Many carriers still treat AI as something that lives with IT or in an innovation lab, far from the day-to-day work of underwriters, claims handlers and operations teams, McKay said. He argues that, without broader cultural change, that approach will hit a ceiling.
“For us, AI is a first-class citizen,” he said.
That positioning, though, needs to be intentional. McKay stressed that giving staff permission and guardrails to experiment is as important as the technology choices themselves.
“We’ve built the infrastructure so people can use AI safely, then we push hard on education and training to demystify it,” he said. “We run internal hackathons and share real use cases to encourage its usage across the organization.”
He acknowledges that not everyone is enthusiastic.
He’s aware that some in the industry are wary of the technology or fear it will replace their roles. But he doesn’t think resistance will hold.
“AI is not going away, and resistance is not a strategy. My mandate is to encourage innovative thinking and to fundamentally reexamine how we work,” McKay said.
If McKay’s comments illustrate what’s possible in a digital‑first setting, Curt Hess (pictured left), US executive president at payments and infrastructure specialist Vitesse, highlights why many larger organizations struggle to translate AI pilots into scale.
When insurers, regardless of location, look to modernize, one of the first challenges is understanding their existing systems environment, Hess said.
Many organizations operate with a mix of legacy platforms, homegrown solutions, and heavily customized systems that have been built over time. If leadership teams don’t have a clear picture of how many systems are in place, how they connect, and who actually understands them, modernization efforts tend to start on shaky ground, he added.
That complexity is not just an internal issue. Insurance is a network business.
“Insurance operates as a connected ecosystem of carriers, brokers, MGAs, TPAs, reinsurers, and banks, all with different systems, incentives, and levels of technical maturity that still have to work together,” Hess noted.
An insurer can modernize its internal platform, but the moment a process extends beyond the enterprise, into delegated authority, shared risk, or third-party payments, progress is often constrained by the weakest or least-prepared link in that network, he added.
APIs have become the go‑to answer for integration, but Hess cautions against assuming that connectivity alone solves deeper structural problems.
“While APIs have made integration easier than it was in the past, they don’t automatically resolve underlying workflow, data, or process issues. New tools can connect systems, but they can’t compensate for foundations that were never designed to support real-time data flow or automation,” Hess says.
That’s the environment into which AI projects are being launched – and often stalled.
“This is where many insurers run into problems with ‘bolt-on’ approaches. Introducing AI or automation without addressing manual or disconnected processes underneath may deliver isolated improvements, but it rarely produces durable change. In some cases, it simply accelerates existing inefficiencies and creates new operational risk,” he warned.

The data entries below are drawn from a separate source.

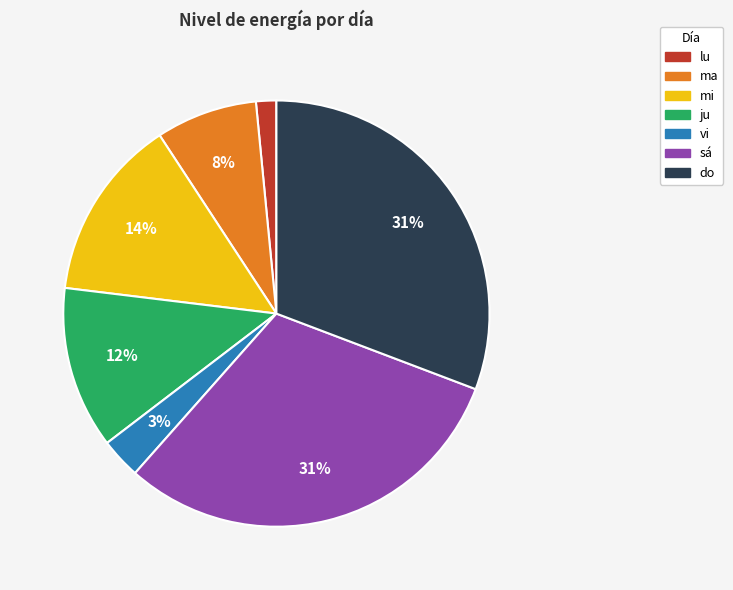

To the nearest percent, what portion does ma represent?

8%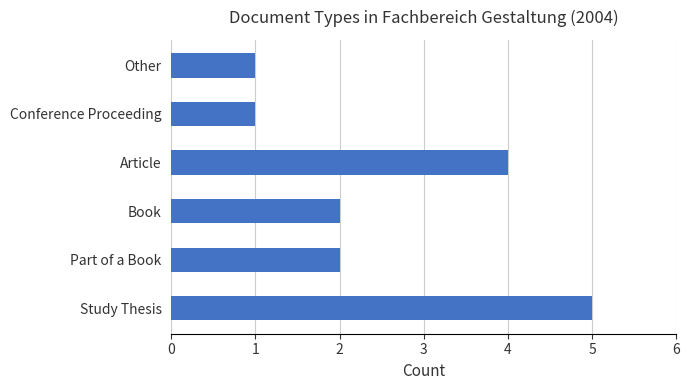

Which label corresponds to the largest value in the chart?

Study Thesis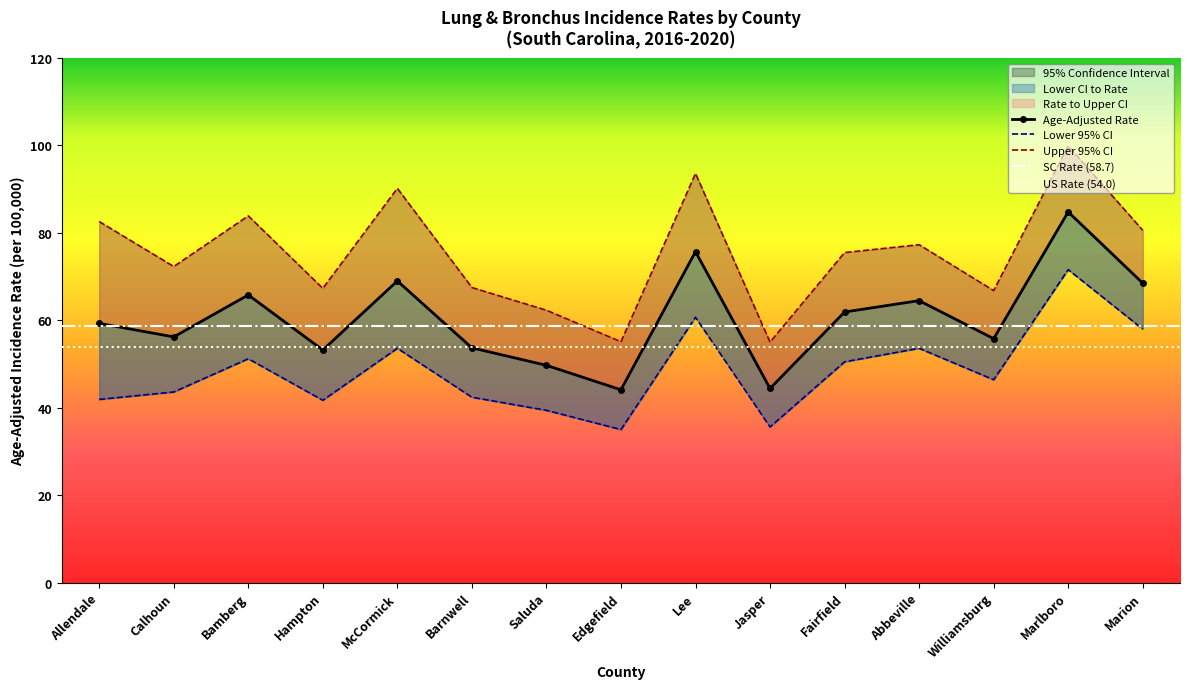

What is the difference between the Lower 95% CI values at Lee and Allendale?

18.8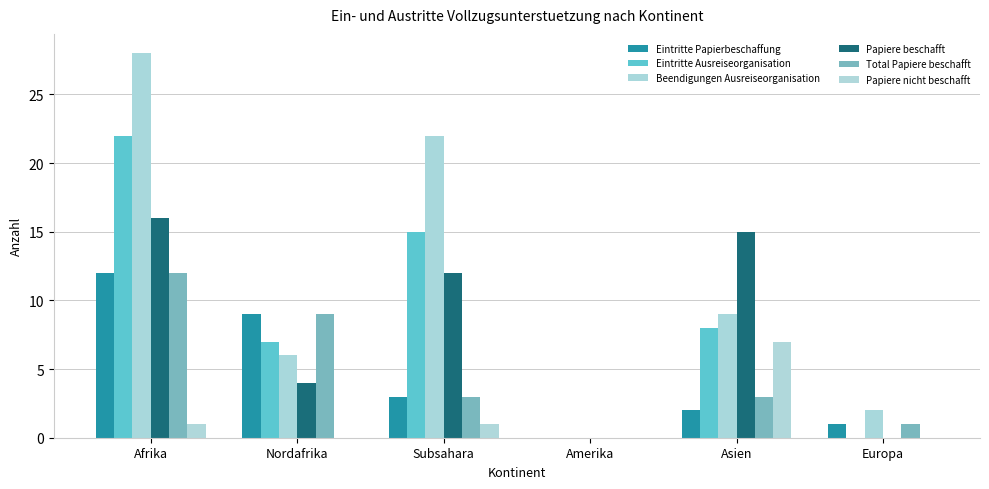

Which category has the highest value in the Beendigungen Ausreiseorganisation series?

Afrika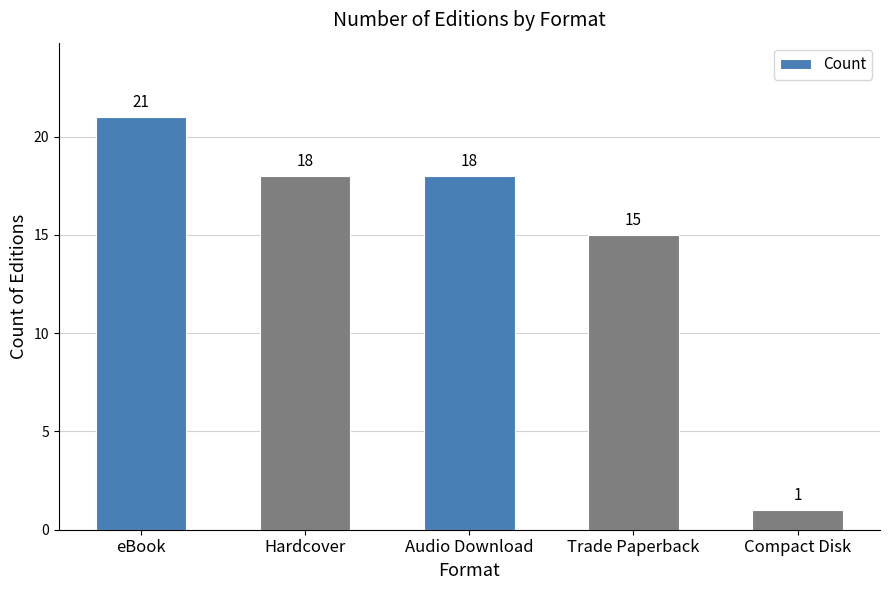

How many values are between 15 and 18?

3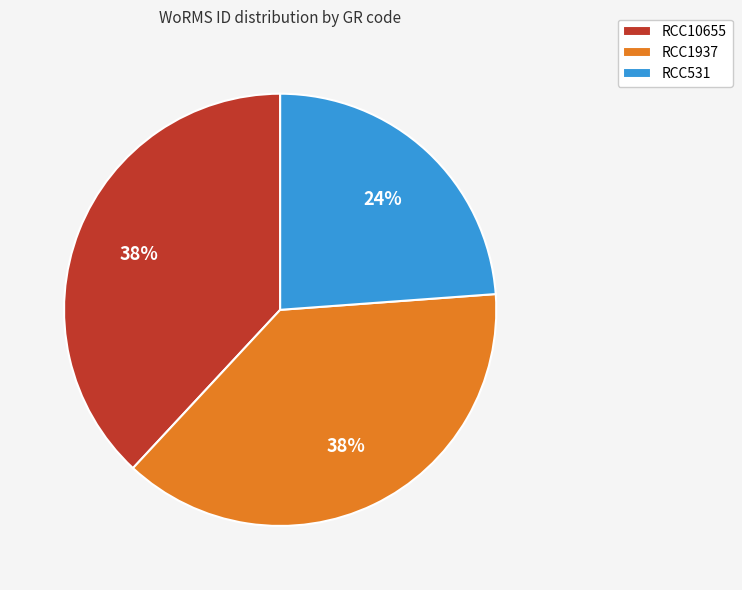

Combined, do RCC10655 and RCC1937 account for over 50%?

Yes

Hess said that the most meaningful modernization efforts start with the core systems that support day-to-day operations, rather than with high-profile experiments. He noted that focusing on operational systems – like claims, payments, and financial management – often produces better results, as these areas are frequently overlooked but crucial for speed, control, and customer outcomes.
“Insurers that make progress typically treat modernization as an operating model shift rather than a technology upgrade. They simplify their systems landscape, improve interoperability, and align processes across internal teams and external partners.”